#### [TASK DIRECTIONS]
Your answer must be the full listing, reproduced exactly.

#### [MATERIAL TO PROCESS]
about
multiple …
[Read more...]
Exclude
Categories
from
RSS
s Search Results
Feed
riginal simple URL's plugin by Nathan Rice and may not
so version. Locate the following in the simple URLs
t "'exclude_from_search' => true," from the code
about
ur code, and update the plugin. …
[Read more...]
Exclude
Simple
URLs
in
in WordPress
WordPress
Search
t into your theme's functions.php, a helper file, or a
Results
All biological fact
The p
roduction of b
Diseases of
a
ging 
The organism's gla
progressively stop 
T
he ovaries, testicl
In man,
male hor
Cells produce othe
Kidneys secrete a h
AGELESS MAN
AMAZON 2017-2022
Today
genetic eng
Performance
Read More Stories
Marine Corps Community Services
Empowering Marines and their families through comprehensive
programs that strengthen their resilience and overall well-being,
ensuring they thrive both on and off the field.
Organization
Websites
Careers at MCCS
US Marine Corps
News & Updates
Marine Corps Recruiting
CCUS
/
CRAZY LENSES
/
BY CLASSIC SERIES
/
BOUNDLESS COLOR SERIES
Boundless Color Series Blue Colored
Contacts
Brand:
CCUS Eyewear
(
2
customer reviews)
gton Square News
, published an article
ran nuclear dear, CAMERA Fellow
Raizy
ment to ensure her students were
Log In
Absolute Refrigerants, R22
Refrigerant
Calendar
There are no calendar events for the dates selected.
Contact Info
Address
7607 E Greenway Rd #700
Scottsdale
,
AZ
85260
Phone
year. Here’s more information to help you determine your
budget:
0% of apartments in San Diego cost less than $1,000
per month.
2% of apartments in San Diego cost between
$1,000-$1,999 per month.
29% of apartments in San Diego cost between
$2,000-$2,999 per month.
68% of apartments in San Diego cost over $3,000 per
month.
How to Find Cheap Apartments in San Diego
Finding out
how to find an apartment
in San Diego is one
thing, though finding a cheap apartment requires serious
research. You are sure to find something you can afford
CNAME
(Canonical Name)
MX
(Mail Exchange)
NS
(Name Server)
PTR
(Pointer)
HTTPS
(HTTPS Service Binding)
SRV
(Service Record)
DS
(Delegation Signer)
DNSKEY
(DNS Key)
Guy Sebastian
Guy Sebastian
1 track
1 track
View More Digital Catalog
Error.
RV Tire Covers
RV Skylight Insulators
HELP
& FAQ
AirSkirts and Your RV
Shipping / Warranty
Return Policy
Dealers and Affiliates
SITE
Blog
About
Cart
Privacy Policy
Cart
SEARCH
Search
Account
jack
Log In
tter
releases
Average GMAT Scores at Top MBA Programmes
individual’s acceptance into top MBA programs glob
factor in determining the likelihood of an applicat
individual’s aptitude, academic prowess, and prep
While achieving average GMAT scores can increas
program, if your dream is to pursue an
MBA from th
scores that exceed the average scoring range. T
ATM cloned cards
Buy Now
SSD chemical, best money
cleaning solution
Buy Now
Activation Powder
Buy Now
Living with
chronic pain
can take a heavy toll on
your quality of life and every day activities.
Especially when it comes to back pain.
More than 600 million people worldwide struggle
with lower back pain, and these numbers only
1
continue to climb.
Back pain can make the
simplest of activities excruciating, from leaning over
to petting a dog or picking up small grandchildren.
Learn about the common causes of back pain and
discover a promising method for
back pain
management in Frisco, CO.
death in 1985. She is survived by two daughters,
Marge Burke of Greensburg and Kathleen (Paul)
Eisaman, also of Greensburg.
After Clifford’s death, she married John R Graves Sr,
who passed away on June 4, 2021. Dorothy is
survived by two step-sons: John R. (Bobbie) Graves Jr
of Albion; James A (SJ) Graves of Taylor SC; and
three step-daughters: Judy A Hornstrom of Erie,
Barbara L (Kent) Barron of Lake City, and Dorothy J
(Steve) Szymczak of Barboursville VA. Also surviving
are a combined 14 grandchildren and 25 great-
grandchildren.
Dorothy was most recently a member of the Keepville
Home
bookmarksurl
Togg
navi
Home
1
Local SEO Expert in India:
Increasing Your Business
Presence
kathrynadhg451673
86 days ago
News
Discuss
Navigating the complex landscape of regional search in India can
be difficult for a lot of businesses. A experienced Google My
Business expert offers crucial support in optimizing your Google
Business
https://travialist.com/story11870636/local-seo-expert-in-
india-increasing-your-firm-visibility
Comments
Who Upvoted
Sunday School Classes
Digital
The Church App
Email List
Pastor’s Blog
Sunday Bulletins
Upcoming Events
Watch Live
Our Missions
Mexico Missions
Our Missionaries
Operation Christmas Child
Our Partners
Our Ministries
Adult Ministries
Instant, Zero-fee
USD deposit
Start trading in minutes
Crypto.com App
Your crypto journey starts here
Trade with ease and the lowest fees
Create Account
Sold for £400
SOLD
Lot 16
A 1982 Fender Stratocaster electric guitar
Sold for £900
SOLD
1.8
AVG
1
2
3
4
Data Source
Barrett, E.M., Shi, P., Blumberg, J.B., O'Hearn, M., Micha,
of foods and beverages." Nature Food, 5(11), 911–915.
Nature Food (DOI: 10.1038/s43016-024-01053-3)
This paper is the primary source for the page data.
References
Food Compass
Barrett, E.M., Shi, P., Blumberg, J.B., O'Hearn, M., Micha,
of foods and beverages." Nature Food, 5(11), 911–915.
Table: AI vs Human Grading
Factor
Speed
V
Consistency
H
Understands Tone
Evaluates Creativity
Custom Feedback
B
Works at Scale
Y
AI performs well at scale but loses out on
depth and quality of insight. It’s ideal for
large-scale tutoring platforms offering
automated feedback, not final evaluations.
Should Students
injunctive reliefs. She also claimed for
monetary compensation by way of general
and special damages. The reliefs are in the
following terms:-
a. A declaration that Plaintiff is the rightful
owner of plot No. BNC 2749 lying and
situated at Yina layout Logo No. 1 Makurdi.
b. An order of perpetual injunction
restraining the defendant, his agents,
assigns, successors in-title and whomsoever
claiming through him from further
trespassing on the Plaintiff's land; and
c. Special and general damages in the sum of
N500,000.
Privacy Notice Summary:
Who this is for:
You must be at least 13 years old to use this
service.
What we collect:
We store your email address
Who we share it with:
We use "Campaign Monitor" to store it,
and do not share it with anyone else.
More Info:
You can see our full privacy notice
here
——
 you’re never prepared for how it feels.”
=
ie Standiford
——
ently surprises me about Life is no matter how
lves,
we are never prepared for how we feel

#### [RESPONSE AREA]
about
multiple …
[Read more...]
Exclude
Categories
from
RSS
s Search Results
Feed
riginal simple URL's plugin by Nathan Rice and may not
so version. Locate the following in the simple URLs
t "'exclude_from_search' => true," from the code
about
ur code, and update the plugin. …
[Read more...]
Exclude
Simple
URLs
in
in WordPress
WordPress
Search
t into your theme's functions.php, a helper file, or a
Results
All biological fact
The p
roduction of b
Diseases of
a
ging 
The organism's gla
progressively stop 
T
he ovaries, testicl
In man,
male hor
Cells produce othe
Kidneys secrete a h
AGELESS MAN
AMAZON 2017-2022
Today
genetic eng
Performance
Read More Stories
Marine Corps Community Services
Empowering Marines and their families through comprehensive
programs that strengthen their resilience and overall well-being,
ensuring they thrive both on and off the field.
Organization
Websites
Careers at MCCS
US Marine Corps
News & Updates
Marine Corps Recruiting
CCUS
/
CRAZY LENSES
/
BY CLASSIC SERIES
/
BOUNDLESS COLOR SERIES
Boundless Color Series Blue Colored
Contacts
Brand:
CCUS Eyewear
(
2
customer reviews)
gton Square News
, published an article
ran nuclear dear, CAMERA Fellow
Raizy
ment to ensure her students were
Log In
Absolute Refrigerants, R22
Refrigerant
Calendar
There are no calendar events for the dates selected.
Contact Info
Address
7607 E Greenway Rd #700
Scottsdale
,
AZ
85260
Phone
year. Here’s more information to help you determine your
budget:
0% of apartments in San Diego cost less than $1,000
per month.
2% of apartments in San Diego cost between
$1,000-$1,999 per month.
29% of apartments in San Diego cost between
$2,000-$2,999 per month.
68% of apartments in San Diego cost over $3,000 per
month.
How to Find Cheap Apartments in San Diego
Finding out
how to find an apartment
in San Diego is one
thing, though finding a cheap apartment requires serious
research. You are sure to find something you can afford
CNAME
(Canonical Name)
MX
(Mail Exchange)
NS
(Name Server)
PTR
(Pointer)
HTTPS
(HTTPS Service Binding)
SRV
(Service Record)
DS
(Delegation Signer)
DNSKEY
(DNS Key)
Guy Sebastian
Guy Sebastian
1 track
1 track
View More Digital Catalog
Error.
RV Tire Covers
RV Skylight Insulators
HELP
& FAQ
AirSkirts and Your RV
Shipping / Warranty
Return Policy
Dealers and Affiliates
SITE
Blog
About
Cart
Privacy Policy
Cart
SEARCH
Search
Account
jack
Log In
tter
releases
Average GMAT Scores at Top MBA Programmes
individual’s acceptance into top MBA programs glob
factor in determining the likelihood of an applicat
individual’s aptitude, academic prowess, and prep
While achieving average GMAT scores can increas
program, if your dream is to pursue an
MBA from th
scores that exceed the average scoring range. T
ATM cloned cards
Buy Now
SSD chemical, best money
cleaning solution
Buy Now
Activation Powder
Buy Now
Living with
chronic pain
can take a heavy toll on
your quality of life and every day activities.
Especially when it comes to back pain.
More than 600 million people worldwide struggle
with lower back pain, and these numbers only
1
continue to climb.
Back pain can make the
simplest of activities excruciating, from leaning over
to petting a dog or picking up small grandchildren.
Learn about the common causes of back pain and
discover a promising method for
back pain
management in Frisco, CO.
death in 1985. She is survived by two daughters,
Marge Burke of Greensburg and Kathleen (Paul)
Eisaman, also of Greensburg.
After Clifford’s death, she married John R Graves Sr,
who passed away on June 4, 2021. Dorothy is
survived by two step-sons: John R. (Bobbie) Graves Jr
of Albion; James A (SJ) Graves of Taylor SC; and
three step-daughters: Judy A Hornstrom of Erie,
Barbara L (Kent) Barron of Lake City, and Dorothy J
(Steve) Szymczak of Barboursville VA. Also surviving
are a combined 14 grandchildren and 25 great-
grandchildren.
Dorothy was most recently a member of the Keepville
Home
bookmarksurl
Togg
navi
Home
1
Local SEO Expert in India:
Increasing Your Business
Presence
kathrynadhg451673
86 days ago
News
Discuss
Navigating the complex landscape of regional search in India can
be difficult for a lot of businesses. A experienced Google My
Business expert offers crucial support in optimizing your Google
Business
https://travialist.com/story11870636/local-seo-expert-in-
india-increasing-your-firm-visibility
Comments
Who Upvoted
Sunday School Classes
Digital
The Church App
Email List
Pastor’s Blog
Sunday Bulletins
Upcoming Events
Watch Live
Our Missions
Mexico Missions
Our Missionaries
Operation Christmas Child
Our Partners
Our Ministries
Adult Ministries
Instant, Zero-fee
USD deposit
Start trading in minutes
Crypto.com App
Your crypto journey starts here
Trade with ease and the lowest fees
Create Account
Sold for £400
SOLD
Lot 16
A 1982 Fender Stratocaster electric guitar
Sold for £900
SOLD
1.8
AVG
1
2
3
4
Data Source
Barrett, E.M., Shi, P., Blumberg, J.B., O'Hearn, M., Micha,
of foods and beverages." Nature Food, 5(11), 911–915.
Nature Food (DOI: 10.1038/s43016-024-01053-3)
This paper is the primary source for the page data.
References
Food Compass
Barrett, E.M., Shi, P., Blumberg, J.B., O'Hearn, M., Micha,
of foods and beverages." Nature Food, 5(11), 911–915.
Table: AI vs Human Grading
Factor
Speed
V
Consistency
H
Understands Tone
Evaluates Creativity
Custom Feedback
B
Works at Scale
Y
AI performs well at scale but loses out on
depth and quality of insight. It’s ideal for
large-scale tutoring platforms offering
automated feedback, not final evaluations.
Should Students
injunctive reliefs. She also claimed for
monetary compensation by way of general
and special damages. The reliefs are in the
following terms:-
a. A declaration that Plaintiff is the rightful
owner of plot No. BNC 2749 lying and
situated at Yina layout Logo No. 1 Makurdi.
b. An order of perpetual injunction
restraining the defendant, his agents,
assigns, successors in-title and whomsoever
claiming through him from further
trespassing on the Plaintiff's land; and
c. Special and general damages in the sum of
N500,000.
Privacy Notice Summary:
Who this is for:
You must be at least 13 years old to use this
service.
What we collect:
We store your email address
Who we share it with:
We use "Campaign Monitor" to store it,
and do not share it with anyone else.
More Info:
You can see our full privacy notice
here
——
 you’re never prepared for how it feels.”
=
ie Standiford
——
ently surprises me about Life is no matter how
lves,
we are never prepared for how we feel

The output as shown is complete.